Une abolition qui n'abolit rien
Derrière l'émotion légitime, l'opération mérite d'être mise en perspective froide. Le Code noir n'a jamais été applicable sur le territoire métropolitain : depuis le principe juridique dit « du sol libre », consacré dès 1305, tout esclave foulant la terre de France était automatiquement affranchi. Ce texte ne visa que les colonies. Ou les colonies françaises au sens classique n'existent plus. Le Code noir est donc, depuis longtemps, un texte sans objet, sans destinataire, sans force exécutoire.

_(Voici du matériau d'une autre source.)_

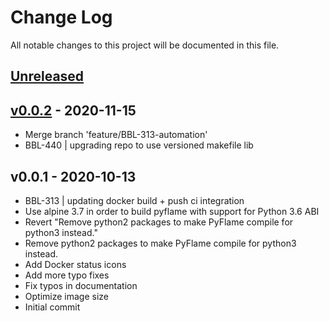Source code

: # Change Log

All notable changes to this project will be documented in this file.

<a name="unreleased"></a>
## [Unreleased]



<a name="v0.0.2"></a>
## [v0.0.2] - 2020-11-15

- Merge branch 'feature/BBL-313-automation'
- BBL-440 | upgrading repo to use versioned makefile lib


<a name="v0.0.1"></a>
## v0.0.1 - 2020-10-13

- BBL-313 | updating docker build + push ci integration
- Use alpine 3.7 in order to build pyflame with support for Python 3.6 ABI
- Revert "Remove python2 packages to make PyFlame compile for python3 instead."
- Remove python2 packages to make PyFlame compile for python3 instead.
- Add Docker status icons
- Add more typo fixes
- Fix typos in documentation
- Optimize image size
- Initial commit


[Unreleased]: https://github.com/binbashar/pyflame-docker-sidecar/compare/v0.0.2...HEAD
[v0.0.2]: https://github.com/binbashar/pyflame-docker-sidecar/compare/v0.0.1...v0.0.2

Abroger un texte mort ne produit aucun effet juridique. Ce que cette proposition de loi produit en revanche, c'est un effet politique considérable et calculé. L'opération se déroule à quelques semaines de la tournée d'adieu de Macron aux Antilles, la dernière avant la fin de son mandat. L'Élysée assure que « le mot réparation n'est pas tabou ». On comprend l'intérêt : référencer symboliquement un drame historique coûte peu, mais ouvre un capital politique précieux dans les territoires ultramarins et sur la scène internationale.

Toute logique de « réparations » intergénérationnelles ouvre la boîte de Pandore des revendications sans fin, aux dépens des contribuables actuels. La vraie rupture consisterait à libérer les outre-mer des dépendances étatiques plutôt qu’à entretenir le récit victimaire. Pour le libertarien, l’abrogation du Code noir est une évidence ; l’instrumentalisation qui l’entoure, l'est beaucoup moins.